Dr Martin underlined that Christians are challenged to be Easter people, to spread the message of hope into the reality of life which is often overwhelmed by darkness and despair.
“The Christian vocation is to seek out and accompany those who suffer a long ‘Good Friday’, and open to them the promise of resurrection,” he explained.
Referring to Pope Saint John Paul II’s Apostolic Letter, Salvifici Doloris (Salvific Suffering), in which he explored the meaning of suffering in union with Christ, the Primate recalled that the Polish pontiff had died ten years ago this weekend after enduring prolonged suffering with Parkinson’s disease.
“He pointed to the sense of uselessness, of being a burden that sick people can feel, especially when they are dependent on others for everything. Pope St John Paul encouraged them to realise they were sharing in the suffering of Christ. In this way they carry out an ‘irreplaceable service’, completing ‘what is lacking in Christ’s afflictions’ and thereby serving the salvation of others (SD 27),” he explained.
“This does not mean we should remain totally passive in the face of suffering. We must strive to alleviate it where possible,” the Archbishop of Armagh warned.
“Every Christian, and all people of good will, has a responsibility to work earnestly for an end to injustice, greed, selfishness and exploitation which is at the root of so much preventable suffering and inhumanity in the world,” he said.
St Paul describes the Resurrection of Christ as the “first fruits”- evidence that there will be a harvest of hope, and a final victory of love over hatred, injustice and futility, he added.

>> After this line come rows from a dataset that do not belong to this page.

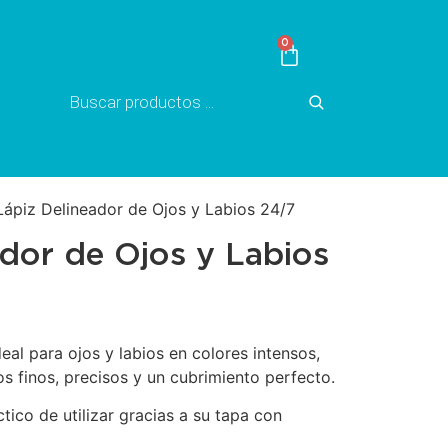
0
Lápiz Delineador de Ojos y Labios 24/7
dor de Ojos y Labios
al para ojos y labios en colores intensos,
os finos, precisos y un cubrimiento perfecto.
ctico de utilizar gracias a su tapa con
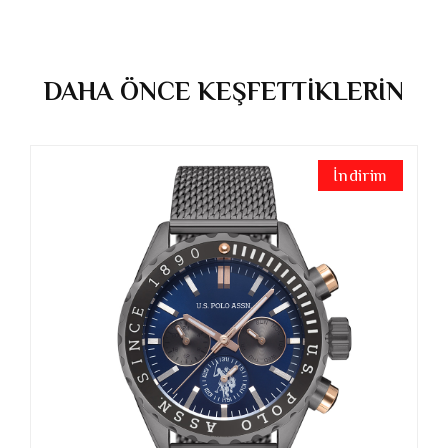
DAHA ÖNCE KEŞFETTİKLERİN
İndirim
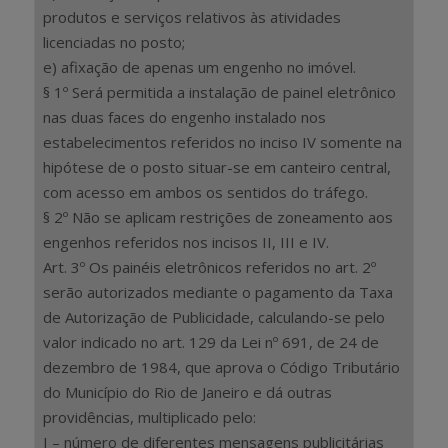
produtos e serviços relativos às atividades
licenciadas no posto;
e) afixação de apenas um engenho no imóvel.
§ 1º Será permitida a instalação de painel eletrônico
nas duas faces do engenho instalado nos
estabelecimentos referidos no inciso IV somente na
hipótese de o posto situar-se em canteiro central,
com acesso em ambos os sentidos do tráfego.
§ 2º Não se aplicam restrições de zoneamento aos
engenhos referidos nos incisos II, III e IV.
Art. 3º Os painéis eletrônicos referidos no art. 2º
serão autorizados mediante o pagamento da Taxa
de Autorização de Publicidade, calculando-se pelo
valor indicado no art. 129 da Lei nº 691, de 24 de
dezembro de 1984, que aprova o Código Tributário
do Município do Rio de Janeiro e dá outras
providências, multiplicado pelo:
I – número de diferentes mensagens publicitárias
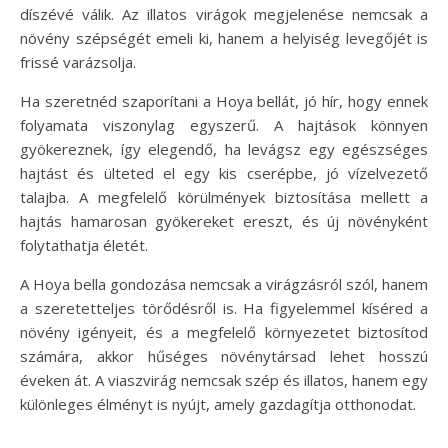
díszévé válik. Az illatos virágok megjelenése nemcsak a
növény szépségét emeli ki, hanem a helyiség levegőjét is
frissé varázsolja.
Ha szeretnéd szaporítani a Hoya bellát, jó hír, hogy ennek
folyamata viszonylag egyszerű. A hajtások könnyen
gyökereznek, így elegendő, ha levágsz egy egészséges
hajtást és ülteted el egy kis cserépbe, jó vízelvezető
talajba. A megfelelő körülmények biztosítása mellett a
hajtás hamarosan gyökereket ereszt, és új növényként
folytathatja életét.
A Hoya bella gondozása nemcsak a virágzásról szól, hanem
a szeretetteljes törődésről is. Ha figyelemmel kíséred a
növény igényeit, és a megfelelő környezetet biztosítod
számára, akkor hűséges növénytársad lehet hosszú
éveken át. A viaszvirág nemcsak szép és illatos, hanem egy
különleges élményt is nyújt, amely gazdagítja otthonodat.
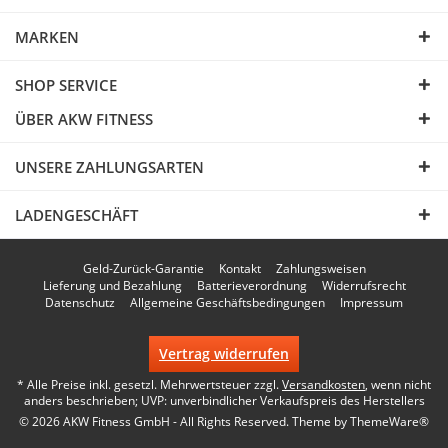
MARKEN
SHOP SERVICE
ÜBER AKW FITNESS
UNSERE ZAHLUNGSARTEN
LADENGESCHÄFT
Geld-Zurück-Garantie
Kontakt
Zahlungsweisen
Lieferung und Bezahlung
Batterieverordnung
Widerrufsrecht
Datenschutz
Allgemeine Geschäftsbedingungen
Impressum
Vertrag widerrufen
* Alle Preise inkl. gesetzl. Mehrwertsteuer zzgl.
Versandkosten
, wenn nicht
anders beschrieben; UVP: unverbindlicher Verkaufspreis des Herstellers
© 2026 AKW Fitness GmbH - All Rights Reserved. Theme by
ThemeWare®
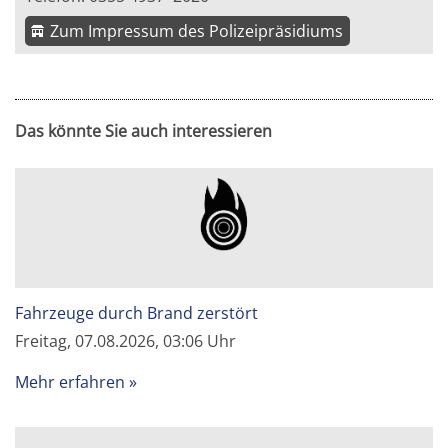
Zum Impressum des Polizeipräsidiums
Das könnte Sie auch interessieren
Fahrzeuge durch Brand zerstört
Freitag, 07.08.2026, 03:06 Uhr
Mehr erfahren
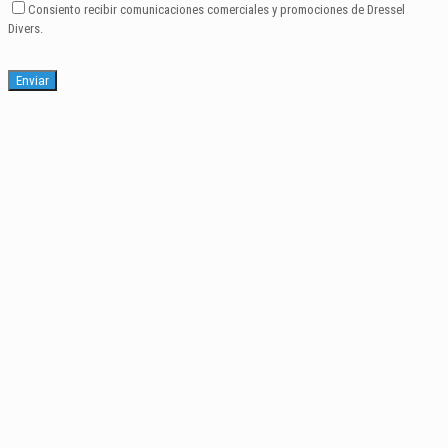
Consiento recibir comunicaciones comerciales y promociones de Dressel
Divers.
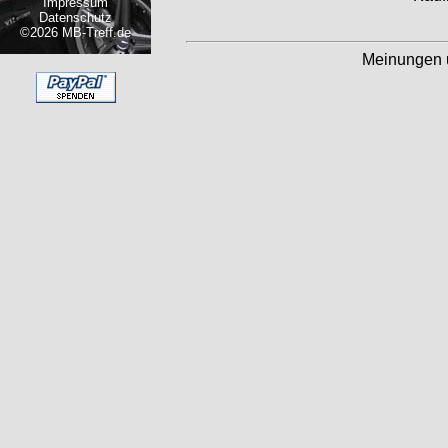
Impressum
Datenschutz
©2026 MB-Treff.de
Meinungen 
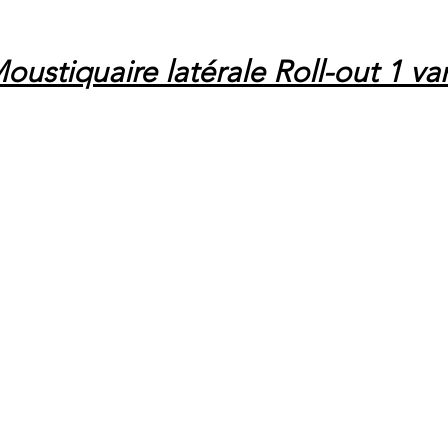
oustiquaire latérale Roll-out 1 va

Separately, the Church of Ireland Archbishop of Dublin, suggested in his Easter Sunday homily that the Christian community has become “too reliant on formal institutions, inside and outside the churches, to carry our discipleship”.
In his homily on Sunday in St Patrick’s Cathedral, Archbishop Michael Jackson told the congregation, “We have disempowered ourselves in regard to opening our own eyes and ears, hearts and hands to meet and to walk with those who form a community by virtue of their being with one another and who form our community by virtue of our being with them.”
“They are unavoidable whether we reject them or embrace them; they are still there.”
He stated that they are the people who are made victims of insufficient provision for survival and for dignity at home.
“They are the people who are trapped in the cycle of injustice which is widely understood to characterize the selective distribution and withholding of wealth at home and abroad; they are the people who ask for nothing but, like us, hope for everything that is good and find that the unyielding wilderness in all of its contemporary gracelessness and Godlessness is the only place they can inhabit because the door of compassion and recognition is shut in their faces – inside and outside the very same church.”
Archbishop Jackson added, “We need to make this contemporary wilderness a place of everlasting love as Jeremiah names it.”